Write out each line in the rows below, character for character, without changing anything.

□ □ □

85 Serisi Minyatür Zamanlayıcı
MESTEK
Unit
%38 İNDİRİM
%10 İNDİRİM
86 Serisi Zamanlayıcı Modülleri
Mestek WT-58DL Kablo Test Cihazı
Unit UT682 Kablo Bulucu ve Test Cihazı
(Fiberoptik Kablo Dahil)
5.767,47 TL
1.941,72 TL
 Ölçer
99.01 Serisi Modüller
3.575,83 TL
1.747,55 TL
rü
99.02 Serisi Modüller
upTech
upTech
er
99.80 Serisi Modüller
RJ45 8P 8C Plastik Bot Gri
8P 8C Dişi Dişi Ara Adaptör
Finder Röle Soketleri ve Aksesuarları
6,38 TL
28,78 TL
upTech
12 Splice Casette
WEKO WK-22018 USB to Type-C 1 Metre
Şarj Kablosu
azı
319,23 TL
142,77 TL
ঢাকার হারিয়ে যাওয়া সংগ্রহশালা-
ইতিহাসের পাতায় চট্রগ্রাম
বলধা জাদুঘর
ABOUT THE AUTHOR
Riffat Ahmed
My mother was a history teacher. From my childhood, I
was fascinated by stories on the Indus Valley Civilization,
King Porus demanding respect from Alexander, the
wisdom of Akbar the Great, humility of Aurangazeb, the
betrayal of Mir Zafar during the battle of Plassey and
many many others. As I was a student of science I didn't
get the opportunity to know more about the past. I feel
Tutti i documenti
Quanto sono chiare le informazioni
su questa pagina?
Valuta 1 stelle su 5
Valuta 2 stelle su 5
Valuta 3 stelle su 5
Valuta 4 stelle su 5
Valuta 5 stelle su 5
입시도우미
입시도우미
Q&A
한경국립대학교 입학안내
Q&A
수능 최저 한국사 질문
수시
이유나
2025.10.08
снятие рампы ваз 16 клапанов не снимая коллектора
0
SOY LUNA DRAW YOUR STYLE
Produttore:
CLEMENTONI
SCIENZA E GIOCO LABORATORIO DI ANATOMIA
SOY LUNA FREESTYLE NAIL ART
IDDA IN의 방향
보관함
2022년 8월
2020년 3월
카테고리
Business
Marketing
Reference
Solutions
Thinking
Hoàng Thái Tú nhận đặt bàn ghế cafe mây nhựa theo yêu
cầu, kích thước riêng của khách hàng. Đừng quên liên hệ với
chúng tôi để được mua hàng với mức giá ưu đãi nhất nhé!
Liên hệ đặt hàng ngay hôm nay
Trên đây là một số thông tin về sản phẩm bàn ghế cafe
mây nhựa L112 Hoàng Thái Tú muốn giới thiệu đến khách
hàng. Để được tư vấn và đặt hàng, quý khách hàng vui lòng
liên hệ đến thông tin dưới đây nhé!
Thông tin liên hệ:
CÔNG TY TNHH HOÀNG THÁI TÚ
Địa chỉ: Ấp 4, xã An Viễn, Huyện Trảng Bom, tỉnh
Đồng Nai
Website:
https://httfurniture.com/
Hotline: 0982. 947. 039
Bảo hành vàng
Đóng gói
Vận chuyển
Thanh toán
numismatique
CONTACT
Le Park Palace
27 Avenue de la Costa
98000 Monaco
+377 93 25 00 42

□ □ □

* [Output for this exercise]:
85 Serisi Minyatür Zamanlayıcı
MESTEK
Unit
%38 İNDİRİM
%10 İNDİRİM
86 Serisi Zamanlayıcı Modülleri
Mestek WT-58DL Kablo Test Cihazı
Unit UT682 Kablo Bulucu ve Test Cihazı
(Fiberoptik Kablo Dahil)
5.767,47 TL
1.941,72 TL
 Ölçer
99.01 Serisi Modüller
3.575,83 TL
1.747,55 TL
rü
99.02 Serisi Modüller
upTech
upTech
er
99.80 Serisi Modüller
RJ45 8P 8C Plastik Bot Gri
8P 8C Dişi Dişi Ara Adaptör
Finder Röle Soketleri ve Aksesuarları
6,38 TL
28,78 TL
upTech
12 Splice Casette
WEKO WK-22018 USB to Type-C 1 Metre
Şarj Kablosu
azı
319,23 TL
142,77 TL
ঢাকার হারিয়ে যাওয়া সংগ্রহশালা-
ইতিহাসের পাতায় চট্রগ্রাম
বলধা জাদুঘর
ABOUT THE AUTHOR
Riffat Ahmed
My mother was a history teacher. From my childhood, I
was fascinated by stories on the Indus Valley Civilization,
King Porus demanding respect from Alexander, the
wisdom of Akbar the Great, humility of Aurangazeb, the
betrayal of Mir Zafar during the battle of Plassey and
many many others. As I was a student of science I didn't
get the opportunity to know more about the past. I feel
Tutti i documenti
Quanto sono chiare le informazioni
su questa pagina?
Valuta 1 stelle su 5
Valuta 2 stelle su 5
Valuta 3 stelle su 5
Valuta 4 stelle su 5
Valuta 5 stelle su 5
입시도우미
입시도우미
Q&A
한경국립대학교 입학안내
Q&A
수능 최저 한국사 질문
수시
이유나
2025.10.08
снятие рампы ваз 16 клапанов не снимая коллектора
0
SOY LUNA DRAW YOUR STYLE
Produttore:
CLEMENTONI
SCIENZA E GIOCO LABORATORIO DI ANATOMIA
SOY LUNA FREESTYLE NAIL ART
IDDA IN의 방향
보관함
2022년 8월
2020년 3월
카테고리
Business
Marketing
Reference
Solutions
Thinking
Hoàng Thái Tú nhận đặt bàn ghế cafe mây nhựa theo yêu
cầu, kích thước riêng của khách hàng. Đừng quên liên hệ với
chúng tôi để được mua hàng với mức giá ưu đãi nhất nhé!
Liên hệ đặt hàng ngay hôm nay
Trên đây là một số thông tin về sản phẩm bàn ghế cafe
mây nhựa L112 Hoàng Thái Tú muốn giới thiệu đến khách
hàng. Để được tư vấn và đặt hàng, quý khách hàng vui lòng
liên hệ đến thông tin dưới đây nhé!
Thông tin liên hệ:
CÔNG TY TNHH HOÀNG THÁI TÚ
Địa chỉ: Ấp 4, xã An Viễn, Huyện Trảng Bom, tỉnh
Đồng Nai
Website:
https://httfurniture.com/
Hotline: 0982. 947. 039
Bảo hành vàng
Đóng gói
Vận chuyển
Thanh toán
numismatique
CONTACT
Le Park Palace
27 Avenue de la Costa
98000 Monaco
+377 93 25 00 42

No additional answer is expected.